▶ Work item
The listing needs restating word for word.
** Opening Working data block **
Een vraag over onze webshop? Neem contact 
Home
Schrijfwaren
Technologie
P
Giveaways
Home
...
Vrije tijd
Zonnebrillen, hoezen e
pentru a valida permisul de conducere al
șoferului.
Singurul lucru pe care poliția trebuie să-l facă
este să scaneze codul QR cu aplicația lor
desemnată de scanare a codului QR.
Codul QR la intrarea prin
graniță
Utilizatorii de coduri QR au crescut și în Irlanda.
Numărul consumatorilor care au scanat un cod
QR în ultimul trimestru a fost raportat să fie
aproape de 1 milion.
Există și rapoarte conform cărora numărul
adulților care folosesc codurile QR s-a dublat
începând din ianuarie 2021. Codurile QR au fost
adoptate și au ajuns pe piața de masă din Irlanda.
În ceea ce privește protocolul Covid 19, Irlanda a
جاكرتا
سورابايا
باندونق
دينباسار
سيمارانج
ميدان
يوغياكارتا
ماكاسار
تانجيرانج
** Closing Working data block **
▶ Response for this exercise
Een vraag over onze webshop? Neem contact 
Home
Schrijfwaren
Technologie
P
Giveaways
Home
...
Vrije tijd
Zonnebrillen, hoezen e
pentru a valida permisul de conducere al
șoferului.
Singurul lucru pe care poliția trebuie să-l facă
este să scaneze codul QR cu aplicația lor
desemnată de scanare a codului QR.
Codul QR la intrarea prin
graniță
Utilizatorii de coduri QR au crescut și în Irlanda.
Numărul consumatorilor care au scanat un cod
QR în ultimul trimestru a fost raportat să fie
aproape de 1 milion.
Există și rapoarte conform cărora numărul
adulților care folosesc codurile QR s-a dublat
începând din ianuarie 2021. Codurile QR au fost
adoptate și au ajuns pe piața de masă din Irlanda.
În ceea ce privește protocolul Covid 19, Irlanda a
جاكرتا
سورابايا
باندونق
دينباسار
سيمارانج
ميدان
يوغياكارتا
ماكاسار
تانجيرانج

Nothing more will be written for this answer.